Age is an important factor in increasing risk of sight loss, and the Scottish Vision Strategy highlights that one in eight over-75s and one in three over-90s have serious sight loss.
There around 188,000 people living in Scotland today with significant sight loss, and it is projected to hit almost 400,000 by 2030.
An ageing population also means an increasing number of people living with dementia, and we estimate that today in Scotland there are at least 12,500 people living with both.
Royal Blind runs Scotland’s only two specialist residential care homes for older people with sight loss, and many of our residents also have a diagnosis of dementia.
We want to work with others to develop our understanding of how we provide tailored care that meets the needs of people with dementia and sight loss to ensure they can live well with both conditions.
Ensuring staff have the right levels of training and awareness to provide care in a way which meets the their needs is vital, but ensuring residents have meaningful activities they enjoy in care homes is also important for their quality of life. We are delighted to be working with the Life Changes Trust to research how best we can provide care for people with dementia and sight loss, and ensure that the activities we organise in our homes meet their needs.

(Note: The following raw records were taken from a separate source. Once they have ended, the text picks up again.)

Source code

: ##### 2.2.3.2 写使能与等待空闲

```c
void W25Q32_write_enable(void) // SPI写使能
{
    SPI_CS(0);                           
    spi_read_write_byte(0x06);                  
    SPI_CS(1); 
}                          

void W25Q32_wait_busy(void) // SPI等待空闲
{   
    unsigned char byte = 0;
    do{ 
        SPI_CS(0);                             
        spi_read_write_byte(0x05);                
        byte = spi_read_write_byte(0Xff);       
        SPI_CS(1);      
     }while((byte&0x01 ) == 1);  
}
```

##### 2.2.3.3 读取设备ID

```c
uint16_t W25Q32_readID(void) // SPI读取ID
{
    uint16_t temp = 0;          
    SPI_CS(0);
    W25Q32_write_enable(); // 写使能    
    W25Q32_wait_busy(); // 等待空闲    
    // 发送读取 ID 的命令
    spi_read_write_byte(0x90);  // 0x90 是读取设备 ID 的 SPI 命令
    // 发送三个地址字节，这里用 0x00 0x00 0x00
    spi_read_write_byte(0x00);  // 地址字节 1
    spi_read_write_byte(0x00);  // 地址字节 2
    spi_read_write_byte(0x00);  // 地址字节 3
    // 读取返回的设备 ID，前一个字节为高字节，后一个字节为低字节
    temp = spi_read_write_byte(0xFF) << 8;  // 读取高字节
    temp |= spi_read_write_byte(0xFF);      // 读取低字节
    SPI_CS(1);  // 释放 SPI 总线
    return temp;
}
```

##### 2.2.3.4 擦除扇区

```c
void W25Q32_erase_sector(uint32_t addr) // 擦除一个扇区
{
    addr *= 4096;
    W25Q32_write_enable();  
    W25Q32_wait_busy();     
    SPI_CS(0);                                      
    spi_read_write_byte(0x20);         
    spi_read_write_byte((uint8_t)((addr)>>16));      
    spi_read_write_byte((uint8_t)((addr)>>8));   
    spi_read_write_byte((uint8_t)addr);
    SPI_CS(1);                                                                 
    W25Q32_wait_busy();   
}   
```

Our dementia and sight loss project was launched earlier this month at Jenny’s Well, Royal Blind’s specialist care home in Paisley.
During the two-year project, made possible by £20,000 funding from the Life Changes Trust through the National Lottery Community Fund, Royal Blind will research what activities in care homes people with sight loss and dementia find most rewarding and how these activities can be tailored to their needs.
We will take the project forward by speaking to the residents themselves, finding out what they most enjoy, how they prefer activities to be organised, when and where they should take place, and changing the activities we provide to reflect what residents have enjoyed most.
We believe it is an important aspect of respecting the rights of people with dementia and sight loss in care homes that activities and care is arranged with them, not only for them.
Many people with dementia enjoy reminiscence through looking at photographs or watching films.
But since this can be challenging for people with sight loss, Royal Blind has developed a tasting activity for residents where they can take part in reminiscence through sampling traditional local foods. This is just one example of tailoring activities to meet the specific needs of people with dementia and sight loss.
We also look forward to sharing the learning we develop through the project and Royal Blind will produce learning resources for other care providers supporting people living with sight loss and dementia.
Older people with dementia and sight loss can still enjoy a good quality of life and take part in the activities they enjoy.
This is reflected in the words of Ina, a resident at Jenny’s Well, who has dementia and sight loss. She said: “Jenny’s Well is a wonderful home that has helped me gain independence back.
“The staff are excellent and very helpful. One of the best things is that there is always something going on. Sometimes there is a walking group, or we will go out to a local pub or café.”
We want more people with dementia and sight loss to have positive experiences like this.
That is why we are looking forward to the next two years of developing and sharing learning in what will be an important area of care for an increasing number of people in Scotland in the future.
Mark O’Donnell, chief executive, Royal Blind and Scottish War Blinded.